The function $x\mapsto\frac{1}{x}$ is not locally integrable, so it does not define a distribution through simple integration against test functions. A typical way of defining a distribution related to $\frac{1}{x}$ is $p.v.\frac{1}{x}$ which is defined through the pairing $$\langle p.v.\frac{1}{x}, \varphi\rangle=p.v.\int \frac{\varphi}{x}:=\lim_{\epsilon\rightarrow 0^{+}}\int_{|x|\geq \epsilon}\frac{\varphi(x)}{x}dx.$$ The same remark applies of course to $\frac{1}{x^3}$.
So, the first question is how justify the Fourier transform of $\frac{1}{x}$ if it is not even a distribution ?
Second, pretending that there is not a too bad singularity at the origin (which is my first question), and integrating by parts twice, we have $$\int \frac{e^{\dot{\imath}x\xi}}{x^3}dx = \frac{\dot{\imath}\xi}{2}\int \frac{e^{\dot{\imath}x\xi}}{x^2}dx=-\frac{\xi^{2}}{2}\int \frac{e^{\dot{\imath}x\xi}}{x}dx$$ Now, the integral $\int\frac{\sin{\xi x}}{x}$ does converge to $\pi sgn{(\xi)}$, while the integral $\int\frac{\cos{x}}{x}$ diverges, but converges in principal value to 0.
The Fourier transform of $\operatorname{pv} \frac{1}{x}$ is $-i\pi \, \operatorname{sign}(\xi).$ (See Fourier transform of the distribution PV $\left( \frac{1}{x} \right)$)

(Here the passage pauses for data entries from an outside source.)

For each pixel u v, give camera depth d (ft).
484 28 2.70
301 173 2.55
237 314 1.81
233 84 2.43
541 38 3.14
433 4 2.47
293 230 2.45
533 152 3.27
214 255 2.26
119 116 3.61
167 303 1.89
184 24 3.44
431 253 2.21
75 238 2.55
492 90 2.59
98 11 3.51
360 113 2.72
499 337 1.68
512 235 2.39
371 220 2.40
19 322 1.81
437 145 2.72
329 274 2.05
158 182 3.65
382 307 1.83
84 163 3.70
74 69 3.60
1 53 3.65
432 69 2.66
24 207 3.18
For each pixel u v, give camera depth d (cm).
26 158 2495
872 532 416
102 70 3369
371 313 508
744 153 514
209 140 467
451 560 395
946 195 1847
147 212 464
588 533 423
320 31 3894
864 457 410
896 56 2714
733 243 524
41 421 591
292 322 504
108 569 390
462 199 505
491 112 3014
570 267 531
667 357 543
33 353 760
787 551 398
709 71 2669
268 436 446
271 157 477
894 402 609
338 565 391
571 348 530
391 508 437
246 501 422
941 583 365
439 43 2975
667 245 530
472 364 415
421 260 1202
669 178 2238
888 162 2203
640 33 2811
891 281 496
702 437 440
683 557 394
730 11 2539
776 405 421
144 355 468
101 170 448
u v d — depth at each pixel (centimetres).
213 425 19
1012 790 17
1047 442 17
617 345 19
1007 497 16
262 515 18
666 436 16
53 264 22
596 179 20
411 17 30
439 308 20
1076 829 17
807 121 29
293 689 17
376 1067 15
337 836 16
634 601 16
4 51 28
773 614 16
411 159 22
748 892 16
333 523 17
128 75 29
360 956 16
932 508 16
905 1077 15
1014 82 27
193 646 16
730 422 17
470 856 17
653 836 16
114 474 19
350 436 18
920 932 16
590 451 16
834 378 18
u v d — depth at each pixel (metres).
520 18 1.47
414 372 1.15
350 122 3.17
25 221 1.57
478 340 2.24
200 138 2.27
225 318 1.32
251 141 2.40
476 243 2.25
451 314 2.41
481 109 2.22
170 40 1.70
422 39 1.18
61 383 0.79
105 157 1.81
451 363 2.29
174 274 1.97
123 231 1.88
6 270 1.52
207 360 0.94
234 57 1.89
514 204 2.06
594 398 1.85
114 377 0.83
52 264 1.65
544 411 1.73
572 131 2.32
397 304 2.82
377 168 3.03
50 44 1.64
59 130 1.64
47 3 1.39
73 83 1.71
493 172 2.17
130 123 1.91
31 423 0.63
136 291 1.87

Now, $\operatorname{pv} \frac{1}{x^3} = \frac{1}{2} (\operatorname{pv}\frac{1}{x})''$ so applying the derivative rule $\mathcal{F}\{f'\} = i\xi \mathcal{F}\{f\}$ gives $$\mathcal{F}\{\operatorname{pv} \frac{1}{x^3}\} = (i\xi)^2 \mathcal{F}\{\operatorname{pv} \frac{1}{x}\} = \frac{i\pi}{2}\xi^2 \operatorname{sign}(\xi).$$